As described above, according to the present invention, minute angular rotational displacement of the drive shaft after power supply to the motor is cut off is suppressed by the brake ring that rotates integrally with the capstan shaft and the leaf spring that is pressed against the brake ring. Therefore, highly accurate positioning of the stage is possible with an extremely simple and compact structure, and throughput can be improved. Furthermore, the resistance to external force of the stage is substantially increased by the frictional braking force, which can be expected to have the effect of improving the stage's vulnerability to vibration, and it is possible to eliminate the need for a complicated mechanism for vibration resistance of the stage.
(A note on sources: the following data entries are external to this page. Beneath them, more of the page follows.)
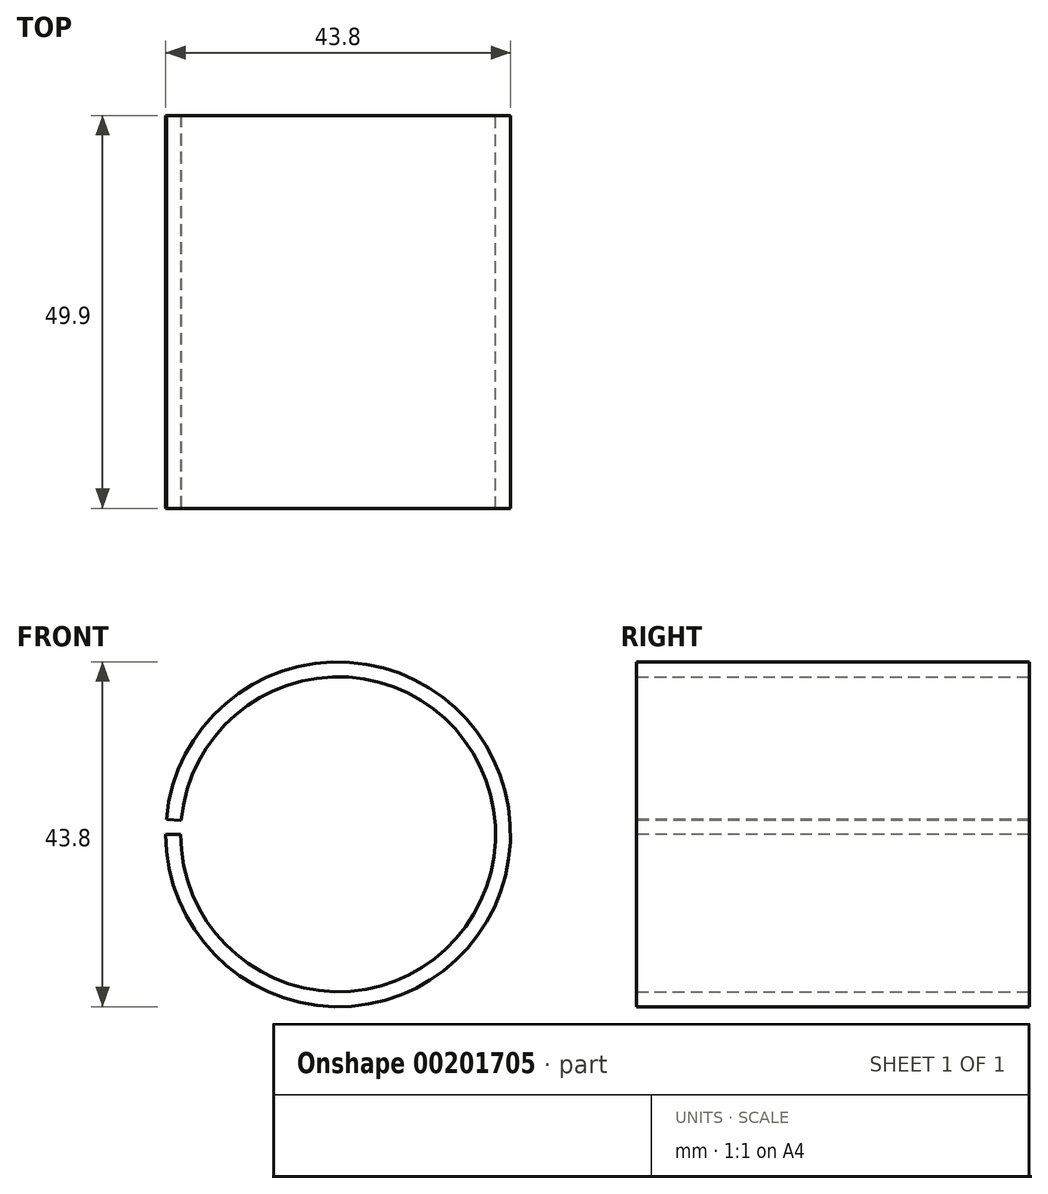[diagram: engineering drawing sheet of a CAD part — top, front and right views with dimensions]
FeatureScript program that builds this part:
annotation { "Feature Type Name" : "Feature", "Feature Type Description" : "" }
export const myFeature = defineFeature(function(context is Context, id is Id, definition is map)
    precondition{}
    {
        {
            var Q0;
            Q0=qCreatedBy(makeId("Top.planeOp"),FACE);
            var sketch = newSketch(context, id + "F0", { "sketchPlane" : qUnion([Q0])});
            skLineSegment(sketch, "E0", {"start": v(0, 0) * mm, "end": v(0, -38.08) * mm, "construction": true});
            skLineSegment(sketch, "E1.bottom", {"start": v(-21.9, 0) * mm, "end": v(-20, 0) * mm});
            skLineSegment(sketch, "E1.top", {"start": v(-21.9, -49.9) * mm, "end": v(-20, -49.9) * mm});
            skLineSegment(sketch, "E1.left", {"start": v(-21.9, 0) * mm, "end": v(-21.9, -49.9) * mm});
            skLineSegment(sketch, "E1.right", {"start": v(-20, 0) * mm, "end": v(-20, -49.9) * mm});
            skSolve(sketch);
        }
        {
            var Q0;
            Q0=makeQuery(id+"F0.imprint","IMPRINT",FACE,{"disambiguationData":[TD([[makeQuery(id+"F0.imprint","IMPRINT",EDGE,{"derivedFrom":sQuery(id+"F0.wireOp",EDGE,"E1.bottom")}),-1.0]])]});
            var Q1;
            Q1=sQuery(id+"F0.wireOp",EDGE,"E0");
            revolve(context, id + "F1", {"entities" : qUnion([Q0]), "axis" : qUnion([Q1]), "revolveType" : RevolveType.ONE_DIRECTION, "angle" : 355 * degree});
        }
    });
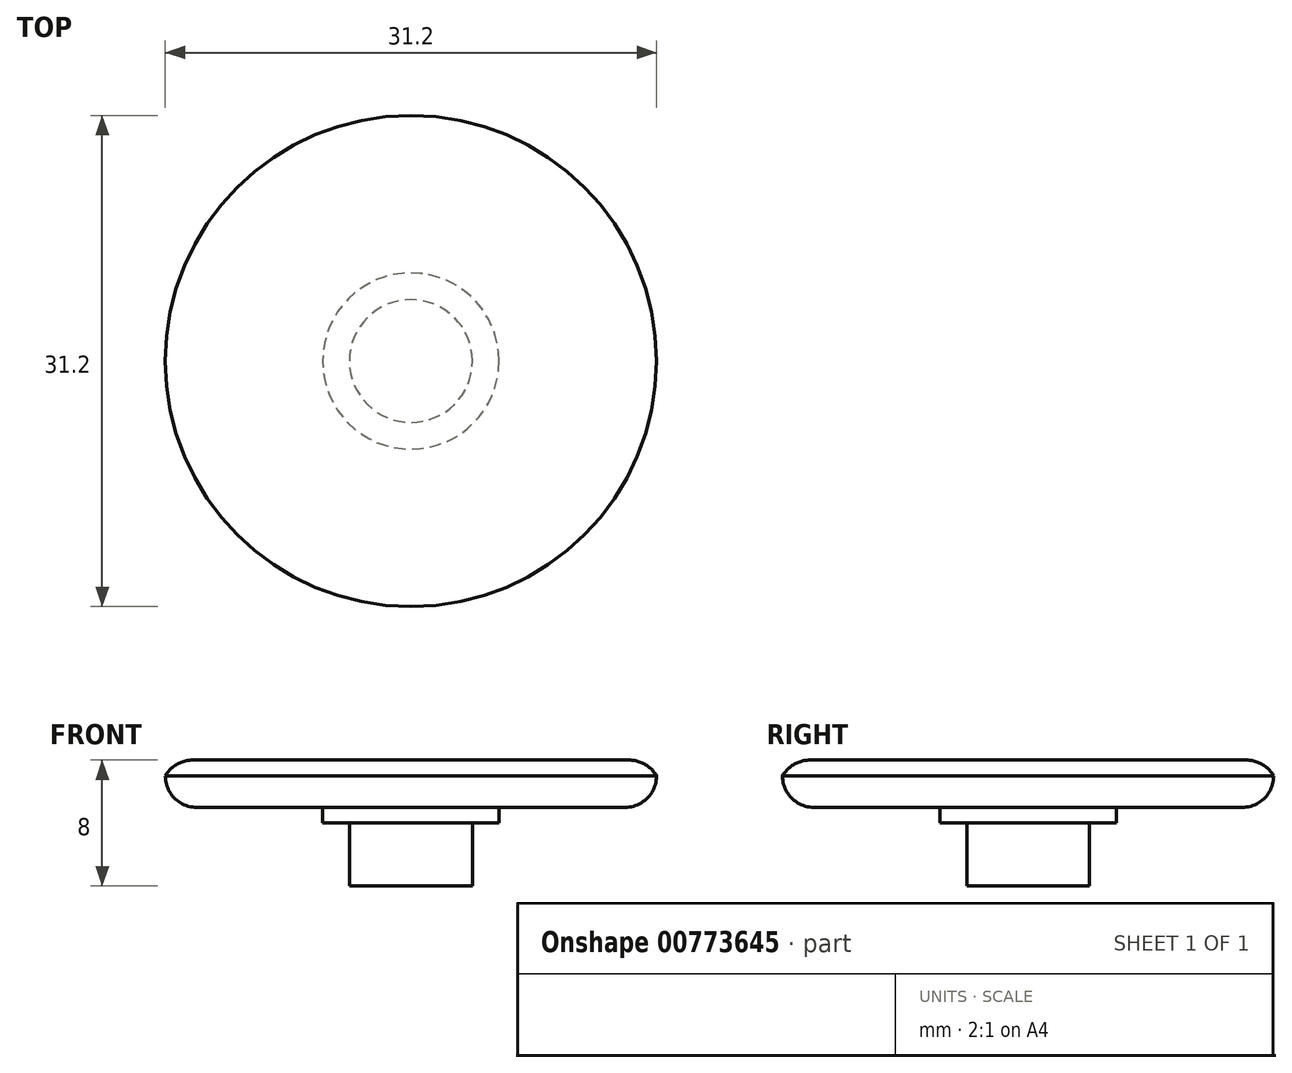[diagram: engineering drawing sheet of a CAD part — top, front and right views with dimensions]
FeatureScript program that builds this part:
annotation { "Feature Type Name" : "Feature", "Feature Type Description" : "" }
export const myFeature = defineFeature(function(context is Context, id is Id, definition is map)
    precondition{}
    {
        {
            var Q0;
            Q0=qCreatedBy(makeId("Top.planeOp"),FACE);
            var sketch = newSketch(context, id + "F0", { "sketchPlane" : qUnion([Q0])});
            skCircle(sketch, "E0", {"center": v(0, 0) * mm, "radius": 3.9 * mm});
            skCircle(sketch, "E1", {"center": v(0, 0) * mm, "radius": 5.6 * mm});
            skCircle(sketch, "E2", {"center": v(0, 0) * mm, "radius": 15.6 * mm});
            skSolve(sketch);
        }
        {
            var Q0;
            Q0=makeQuery(id+"F0.imprint","IMPRINT",FACE,{"disambiguationData":[TD([[makeQuery(id+"F0.imprint","IMPRINT",EDGE,{"derivedFrom":sQuery(id+"F0.wireOp",EDGE,"E1")}),-1.0]])]});
            var Q1;
            Q1=makeQuery(id+"F0.imprint","IMPRINT",FACE,{"disambiguationData":[TD([[makeQuery(id+"F0.imprint","IMPRINT",EDGE,{"derivedFrom":sQuery(id+"F0.wireOp",EDGE,"E0")}),-1.0]])]});
            var Q2;
            Q2=makeQuery(id+"F0.imprint","IMPRINT",FACE,{"disambiguationData":[TD([[makeQuery(id+"F0.imprint","IMPRINT",EDGE,{"derivedFrom":sQuery(id+"F0.wireOp",EDGE,"E0")}),1.0]])]});
            extrude(context, id + "F1", {"entities" : qUnion([Q0, Q1, Q2]), "oppositeDirection" : true, "depth" : 3 * mm, "offsetDistance" : 25 * mm});
        }
        {
            var Q0;
            Q0=makeQuery(id+"F0.imprint","IMPRINT",FACE,{"disambiguationData":[TD([[makeQuery(id+"F0.imprint","IMPRINT",EDGE,{"derivedFrom":sQuery(id+"F0.wireOp",EDGE,"E0")}),-1.0]])]});
            var Q1;
            Q1=makeQuery(id+"F0.imprint","IMPRINT",FACE,{"disambiguationData":[TD([[makeQuery(id+"F0.imprint","IMPRINT",EDGE,{"derivedFrom":sQuery(id+"F0.wireOp",EDGE,"E0")}),1.0]])]});
            extrude(context, id + "F2", {"entities" : qUnion([Q0, Q1]), "operationType" : NewBodyOperationType.ADD, "oppositeDirection" : true, "depth" : 4 * mm, "offsetDistance" : 25 * mm});
        }
        {
            var Q0;
            Q0=makeQuery(id+"F0.imprint","IMPRINT",FACE,{"disambiguationData":[TD([[makeQuery(id+"F0.imprint","IMPRINT",EDGE,{"derivedFrom":sQuery(id+"F0.wireOp",EDGE,"E0")}),1.0]])]});
            extrude(context, id + "F3", {"entities" : qUnion([Q0]), "operationType" : NewBodyOperationType.ADD, "oppositeDirection" : true, "depth" : 8 * mm, "offsetDistance" : 25 * mm});
        }
        {
            var Q0;
            Q0=makeQuery(id+"F1.opExtrude","CAP_EDGE",EDGE,{"disambiguationData":[OSD([sQuery(id+"F0.wireOp",EDGE,"E2")])],"isStart":false});
            fillet(context, id + "F4", {"entities" : qUnion([Q0]), "radius" : 2 * mm, "tangentPropagation" : true, "allowEdgeOverflow" : false});
        }
        {
            var Q0;
            Q0=makeQuery(id+"F1.opExtrude","CAP_EDGE",EDGE,{"disambiguationData":[OSD([sQuery(id+"F0.wireOp",EDGE,"E2")])],"isStart":true});
            fillet(context, id + "F5", {"entities" : qUnion([Q0]), "radius" : 2 * mm, "tangentPropagation" : true, "allowEdgeOverflow" : false});
        }
    });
[Brief explanation of drawings]

FIG. 1 is a sectional view showing an embodiment of the present invention, FIG. 2 is a sectional view taken along line A-A in FIG. 1, FIG. 3 is a schematic perspective view of a conventional feed screw drive device, and FIG. FIG. 1 is a schematic perspective view of a conventional shaft-driven device. [Explanation of symbols of main parts] 10 ---------- Motor 11 ------- Drive shaft

Claims (3)

[Claims] (1) A stage moving device that moves the stage via a capstan shaft that rotates together with the drive shaft of a motor, which includes a rotating member that rotates integrally with the capstan shaft and a spring means that presses against the rotating member. 1. A stage driving device, characterized in that the stage driving device is configured such that rotation of the rotating member is frictionally braked by the spring means. (2) The rotating member (16) and the spring means (17) are connected to a brake chamber (
15b). The stage drive device according to claim 1, wherein the stage drive device is provided in the stage drive device 15b). (3) The rotating member (16) is connected to the capstan shaft (
13), and the spring means is fixed to the housing body (1) rotatably supporting the capstan shaft (13).
The stage drive according to claim 1 or 2, characterized in that the stage drive comprises a leaf spring (17) having one end fixed to the rotating member (16) and the other end being in contact with the rotating member (16). Device.